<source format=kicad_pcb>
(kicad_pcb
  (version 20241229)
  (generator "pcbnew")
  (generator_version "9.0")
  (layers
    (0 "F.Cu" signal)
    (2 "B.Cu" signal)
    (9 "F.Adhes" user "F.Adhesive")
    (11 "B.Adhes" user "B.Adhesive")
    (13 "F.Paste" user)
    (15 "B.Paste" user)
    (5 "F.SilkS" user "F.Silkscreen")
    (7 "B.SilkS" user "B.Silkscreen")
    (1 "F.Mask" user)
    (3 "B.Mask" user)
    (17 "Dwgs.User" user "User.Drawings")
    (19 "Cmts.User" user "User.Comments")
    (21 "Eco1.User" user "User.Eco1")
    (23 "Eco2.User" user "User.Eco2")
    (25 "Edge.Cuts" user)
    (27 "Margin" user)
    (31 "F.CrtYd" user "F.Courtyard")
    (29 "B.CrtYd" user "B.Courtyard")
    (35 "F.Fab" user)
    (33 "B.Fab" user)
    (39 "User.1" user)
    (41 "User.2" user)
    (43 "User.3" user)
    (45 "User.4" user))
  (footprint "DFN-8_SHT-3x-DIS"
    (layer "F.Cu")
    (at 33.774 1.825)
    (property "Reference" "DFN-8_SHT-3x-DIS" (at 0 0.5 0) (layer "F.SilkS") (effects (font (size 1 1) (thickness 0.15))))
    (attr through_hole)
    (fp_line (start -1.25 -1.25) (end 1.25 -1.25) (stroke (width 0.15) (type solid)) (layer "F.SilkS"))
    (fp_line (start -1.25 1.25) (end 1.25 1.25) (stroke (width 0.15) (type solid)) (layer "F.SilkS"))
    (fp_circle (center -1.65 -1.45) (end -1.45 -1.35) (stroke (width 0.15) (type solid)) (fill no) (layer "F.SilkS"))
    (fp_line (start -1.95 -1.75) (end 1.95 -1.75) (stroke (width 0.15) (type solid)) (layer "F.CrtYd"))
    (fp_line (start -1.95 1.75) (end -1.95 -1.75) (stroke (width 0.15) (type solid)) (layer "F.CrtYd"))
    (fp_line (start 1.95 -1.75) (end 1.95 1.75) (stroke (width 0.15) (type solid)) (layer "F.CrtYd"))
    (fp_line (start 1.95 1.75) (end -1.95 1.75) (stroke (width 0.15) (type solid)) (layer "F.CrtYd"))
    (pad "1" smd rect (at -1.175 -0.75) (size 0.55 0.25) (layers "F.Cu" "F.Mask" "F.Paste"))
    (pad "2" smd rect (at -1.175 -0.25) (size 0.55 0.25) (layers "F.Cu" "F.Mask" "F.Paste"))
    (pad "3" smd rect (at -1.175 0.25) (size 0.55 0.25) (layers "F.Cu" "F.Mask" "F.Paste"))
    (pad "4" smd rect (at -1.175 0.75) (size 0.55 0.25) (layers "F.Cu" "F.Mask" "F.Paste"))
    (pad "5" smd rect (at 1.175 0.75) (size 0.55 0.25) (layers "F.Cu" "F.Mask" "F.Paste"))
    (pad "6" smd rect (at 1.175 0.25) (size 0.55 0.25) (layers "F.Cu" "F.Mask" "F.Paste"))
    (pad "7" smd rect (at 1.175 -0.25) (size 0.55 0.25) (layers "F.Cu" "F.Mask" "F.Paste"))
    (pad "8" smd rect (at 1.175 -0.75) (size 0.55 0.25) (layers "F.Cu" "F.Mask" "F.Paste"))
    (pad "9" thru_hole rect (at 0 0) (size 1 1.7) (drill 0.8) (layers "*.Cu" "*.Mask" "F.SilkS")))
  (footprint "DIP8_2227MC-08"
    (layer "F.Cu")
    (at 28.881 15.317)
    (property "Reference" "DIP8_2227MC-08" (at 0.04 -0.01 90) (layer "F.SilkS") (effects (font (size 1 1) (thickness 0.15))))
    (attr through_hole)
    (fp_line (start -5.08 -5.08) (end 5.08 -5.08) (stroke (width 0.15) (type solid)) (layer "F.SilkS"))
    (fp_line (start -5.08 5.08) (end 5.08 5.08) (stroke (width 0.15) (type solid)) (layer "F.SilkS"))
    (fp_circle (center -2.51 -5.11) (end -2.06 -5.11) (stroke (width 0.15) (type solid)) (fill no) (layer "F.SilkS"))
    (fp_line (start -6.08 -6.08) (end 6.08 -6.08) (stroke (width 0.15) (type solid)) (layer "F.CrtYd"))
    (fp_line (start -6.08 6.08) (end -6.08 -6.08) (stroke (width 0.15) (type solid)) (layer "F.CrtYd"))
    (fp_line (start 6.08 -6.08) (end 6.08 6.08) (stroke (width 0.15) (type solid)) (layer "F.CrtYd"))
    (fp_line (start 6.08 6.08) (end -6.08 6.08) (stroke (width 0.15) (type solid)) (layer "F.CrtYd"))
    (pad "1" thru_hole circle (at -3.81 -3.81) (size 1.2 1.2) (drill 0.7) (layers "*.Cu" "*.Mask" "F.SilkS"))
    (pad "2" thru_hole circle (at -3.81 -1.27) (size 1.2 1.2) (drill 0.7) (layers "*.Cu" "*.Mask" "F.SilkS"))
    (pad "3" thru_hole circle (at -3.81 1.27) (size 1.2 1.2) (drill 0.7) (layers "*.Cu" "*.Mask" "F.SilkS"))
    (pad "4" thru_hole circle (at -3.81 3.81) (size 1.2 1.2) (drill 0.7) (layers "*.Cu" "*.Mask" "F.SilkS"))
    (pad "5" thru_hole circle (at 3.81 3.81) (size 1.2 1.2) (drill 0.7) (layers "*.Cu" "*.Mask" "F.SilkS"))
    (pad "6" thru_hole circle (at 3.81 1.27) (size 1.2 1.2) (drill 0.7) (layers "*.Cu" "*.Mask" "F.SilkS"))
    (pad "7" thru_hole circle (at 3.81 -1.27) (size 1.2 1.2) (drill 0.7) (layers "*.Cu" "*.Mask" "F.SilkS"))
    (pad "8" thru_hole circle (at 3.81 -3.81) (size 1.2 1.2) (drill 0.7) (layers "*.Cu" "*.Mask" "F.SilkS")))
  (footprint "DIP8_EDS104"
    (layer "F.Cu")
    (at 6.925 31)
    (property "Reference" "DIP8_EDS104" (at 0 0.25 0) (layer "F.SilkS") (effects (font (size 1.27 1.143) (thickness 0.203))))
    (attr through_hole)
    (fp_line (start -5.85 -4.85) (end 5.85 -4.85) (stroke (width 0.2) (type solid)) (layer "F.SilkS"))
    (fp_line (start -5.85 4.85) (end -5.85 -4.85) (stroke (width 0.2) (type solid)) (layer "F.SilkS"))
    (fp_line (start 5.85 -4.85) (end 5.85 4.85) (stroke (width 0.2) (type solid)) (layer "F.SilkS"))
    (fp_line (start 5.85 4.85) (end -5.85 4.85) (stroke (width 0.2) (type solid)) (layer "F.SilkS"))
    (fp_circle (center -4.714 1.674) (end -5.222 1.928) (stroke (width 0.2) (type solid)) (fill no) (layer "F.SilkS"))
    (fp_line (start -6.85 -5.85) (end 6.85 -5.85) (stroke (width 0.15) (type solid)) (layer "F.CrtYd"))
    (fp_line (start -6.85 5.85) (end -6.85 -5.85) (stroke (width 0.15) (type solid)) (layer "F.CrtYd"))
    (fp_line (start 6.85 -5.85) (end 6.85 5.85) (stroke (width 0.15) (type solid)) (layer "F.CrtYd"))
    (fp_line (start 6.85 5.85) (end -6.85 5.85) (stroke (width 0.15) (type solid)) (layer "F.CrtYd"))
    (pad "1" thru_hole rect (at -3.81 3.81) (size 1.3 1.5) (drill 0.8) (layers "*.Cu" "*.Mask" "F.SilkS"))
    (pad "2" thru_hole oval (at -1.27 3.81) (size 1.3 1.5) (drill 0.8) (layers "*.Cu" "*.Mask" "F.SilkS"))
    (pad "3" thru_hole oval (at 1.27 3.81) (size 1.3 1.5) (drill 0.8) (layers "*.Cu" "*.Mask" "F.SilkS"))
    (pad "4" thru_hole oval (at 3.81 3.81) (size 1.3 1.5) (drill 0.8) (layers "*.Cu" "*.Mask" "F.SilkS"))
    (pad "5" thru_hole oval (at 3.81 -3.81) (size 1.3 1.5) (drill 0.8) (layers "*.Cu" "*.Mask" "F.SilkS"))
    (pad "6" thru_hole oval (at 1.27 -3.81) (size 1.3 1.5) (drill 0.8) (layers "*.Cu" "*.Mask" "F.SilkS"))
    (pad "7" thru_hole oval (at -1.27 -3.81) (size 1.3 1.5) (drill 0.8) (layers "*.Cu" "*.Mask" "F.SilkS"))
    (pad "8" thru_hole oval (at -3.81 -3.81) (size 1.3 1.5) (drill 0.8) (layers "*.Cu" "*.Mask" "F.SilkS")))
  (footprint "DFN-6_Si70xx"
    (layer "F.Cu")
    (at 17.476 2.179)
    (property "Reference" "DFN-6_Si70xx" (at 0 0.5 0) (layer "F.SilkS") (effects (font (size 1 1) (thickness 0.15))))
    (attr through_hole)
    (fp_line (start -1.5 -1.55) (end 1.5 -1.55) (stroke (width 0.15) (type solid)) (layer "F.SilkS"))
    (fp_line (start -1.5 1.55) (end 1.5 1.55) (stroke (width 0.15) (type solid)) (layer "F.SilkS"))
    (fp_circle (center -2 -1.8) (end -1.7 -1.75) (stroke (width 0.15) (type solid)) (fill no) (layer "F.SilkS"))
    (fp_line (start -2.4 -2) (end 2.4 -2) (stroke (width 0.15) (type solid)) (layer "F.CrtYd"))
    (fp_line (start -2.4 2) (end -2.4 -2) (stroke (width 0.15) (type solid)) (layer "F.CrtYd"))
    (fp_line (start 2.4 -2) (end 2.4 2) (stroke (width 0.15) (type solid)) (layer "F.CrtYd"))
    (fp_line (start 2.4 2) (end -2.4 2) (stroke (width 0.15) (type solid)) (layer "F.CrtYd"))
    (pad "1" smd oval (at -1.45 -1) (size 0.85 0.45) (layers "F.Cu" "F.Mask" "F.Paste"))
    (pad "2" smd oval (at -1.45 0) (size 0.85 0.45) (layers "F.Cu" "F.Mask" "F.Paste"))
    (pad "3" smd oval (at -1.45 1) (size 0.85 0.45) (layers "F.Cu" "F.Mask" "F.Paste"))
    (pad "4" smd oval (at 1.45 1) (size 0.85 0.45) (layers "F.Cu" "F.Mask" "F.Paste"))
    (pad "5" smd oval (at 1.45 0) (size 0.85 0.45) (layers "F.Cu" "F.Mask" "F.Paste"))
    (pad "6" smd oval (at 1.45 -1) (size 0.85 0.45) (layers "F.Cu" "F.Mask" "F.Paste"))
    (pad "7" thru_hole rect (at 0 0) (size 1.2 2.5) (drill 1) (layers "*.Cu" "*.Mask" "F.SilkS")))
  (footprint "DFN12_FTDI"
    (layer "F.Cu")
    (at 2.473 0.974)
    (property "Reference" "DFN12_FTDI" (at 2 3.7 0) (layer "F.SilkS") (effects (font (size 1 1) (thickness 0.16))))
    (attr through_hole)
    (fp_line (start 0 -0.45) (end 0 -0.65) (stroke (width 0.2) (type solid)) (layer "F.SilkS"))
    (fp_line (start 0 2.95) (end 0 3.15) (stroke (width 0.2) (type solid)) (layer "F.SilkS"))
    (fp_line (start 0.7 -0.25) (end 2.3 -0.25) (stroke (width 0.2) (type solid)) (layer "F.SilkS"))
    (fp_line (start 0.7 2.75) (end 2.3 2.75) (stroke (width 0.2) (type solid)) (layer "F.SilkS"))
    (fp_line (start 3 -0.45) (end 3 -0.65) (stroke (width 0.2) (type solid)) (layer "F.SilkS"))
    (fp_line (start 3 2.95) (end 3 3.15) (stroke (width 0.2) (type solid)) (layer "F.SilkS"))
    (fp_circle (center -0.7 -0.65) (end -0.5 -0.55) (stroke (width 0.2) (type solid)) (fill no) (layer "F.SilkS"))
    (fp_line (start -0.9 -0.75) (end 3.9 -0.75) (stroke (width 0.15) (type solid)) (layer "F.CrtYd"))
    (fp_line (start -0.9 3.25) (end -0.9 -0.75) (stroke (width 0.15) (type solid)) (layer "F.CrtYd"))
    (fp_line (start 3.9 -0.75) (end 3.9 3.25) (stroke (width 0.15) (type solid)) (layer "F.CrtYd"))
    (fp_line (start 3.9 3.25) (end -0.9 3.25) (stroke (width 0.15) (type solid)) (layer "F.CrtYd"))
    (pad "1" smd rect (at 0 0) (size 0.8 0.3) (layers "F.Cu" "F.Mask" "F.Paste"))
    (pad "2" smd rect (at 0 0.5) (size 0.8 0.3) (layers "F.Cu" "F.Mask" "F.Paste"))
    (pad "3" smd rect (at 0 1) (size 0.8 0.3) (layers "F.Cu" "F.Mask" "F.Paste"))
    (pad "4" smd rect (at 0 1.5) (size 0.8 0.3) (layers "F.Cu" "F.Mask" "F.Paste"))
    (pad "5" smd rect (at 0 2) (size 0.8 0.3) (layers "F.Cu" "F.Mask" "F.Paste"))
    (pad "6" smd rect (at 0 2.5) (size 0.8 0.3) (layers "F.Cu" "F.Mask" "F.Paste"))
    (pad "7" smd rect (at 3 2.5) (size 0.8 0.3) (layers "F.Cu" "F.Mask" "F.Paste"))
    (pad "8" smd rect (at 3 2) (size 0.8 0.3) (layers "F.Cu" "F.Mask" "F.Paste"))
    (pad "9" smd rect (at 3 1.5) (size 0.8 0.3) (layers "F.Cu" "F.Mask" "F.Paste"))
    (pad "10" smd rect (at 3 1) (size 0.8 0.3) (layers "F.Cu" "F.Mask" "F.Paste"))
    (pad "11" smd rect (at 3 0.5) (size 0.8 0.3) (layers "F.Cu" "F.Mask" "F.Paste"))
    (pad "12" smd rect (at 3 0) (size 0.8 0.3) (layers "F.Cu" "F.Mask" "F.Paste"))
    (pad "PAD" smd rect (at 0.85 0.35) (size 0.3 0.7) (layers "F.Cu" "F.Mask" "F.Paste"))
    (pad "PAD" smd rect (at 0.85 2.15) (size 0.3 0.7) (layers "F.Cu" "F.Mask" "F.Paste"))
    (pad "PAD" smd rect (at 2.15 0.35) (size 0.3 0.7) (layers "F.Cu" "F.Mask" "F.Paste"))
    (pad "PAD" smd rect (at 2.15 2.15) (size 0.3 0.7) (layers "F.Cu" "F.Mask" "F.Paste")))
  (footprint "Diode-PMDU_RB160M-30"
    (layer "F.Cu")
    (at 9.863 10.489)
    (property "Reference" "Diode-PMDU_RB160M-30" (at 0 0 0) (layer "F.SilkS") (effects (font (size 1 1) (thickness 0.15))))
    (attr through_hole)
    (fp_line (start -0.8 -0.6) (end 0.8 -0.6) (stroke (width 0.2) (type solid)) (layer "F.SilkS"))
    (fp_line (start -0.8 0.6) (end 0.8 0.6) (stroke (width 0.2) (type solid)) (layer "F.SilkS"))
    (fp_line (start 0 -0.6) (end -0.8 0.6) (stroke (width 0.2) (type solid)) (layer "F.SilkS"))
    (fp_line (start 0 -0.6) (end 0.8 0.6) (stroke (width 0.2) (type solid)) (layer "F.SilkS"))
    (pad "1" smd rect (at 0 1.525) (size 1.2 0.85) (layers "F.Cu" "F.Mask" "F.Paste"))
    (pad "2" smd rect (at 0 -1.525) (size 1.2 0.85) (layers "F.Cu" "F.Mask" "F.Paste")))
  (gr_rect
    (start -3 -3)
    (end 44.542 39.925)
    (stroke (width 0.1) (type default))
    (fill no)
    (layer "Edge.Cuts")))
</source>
──────
Working from the data above, extract solely the lines from the one containing "(fp_line (start -1.5 1.55)" through the one containing "(fp_line (start 2.4 2)", exactly as they appear, both included.

▸ SOLVED PROBLEM:
    (fp_line (start -1.5 1.55) (end 1.5 1.55) (stroke (width 0.15) (type solid)) (layer "F.SilkS"))
    (fp_circle (center -2 -1.8) (end -1.7 -1.75) (stroke (width 0.15) (type solid)) (fill no) (layer "F.SilkS"))
    (fp_line (start -2.4 -2) (end 2.4 -2) (stroke (width 0.15) (type solid)) (layer "F.CrtYd"))
    (fp_line (start -2.4 2) (end -2.4 -2) (stroke (width 0.15) (type solid)) (layer "F.CrtYd"))
    (fp_line (start 2.4 -2) (end 2.4 2) (stroke (width 0.15) (type solid)) (layer "F.CrtYd"))
    (fp_line (start 2.4 2) (end -2.4 2) (stroke (width 0.15) (type solid)) (layer "F.CrtYd"))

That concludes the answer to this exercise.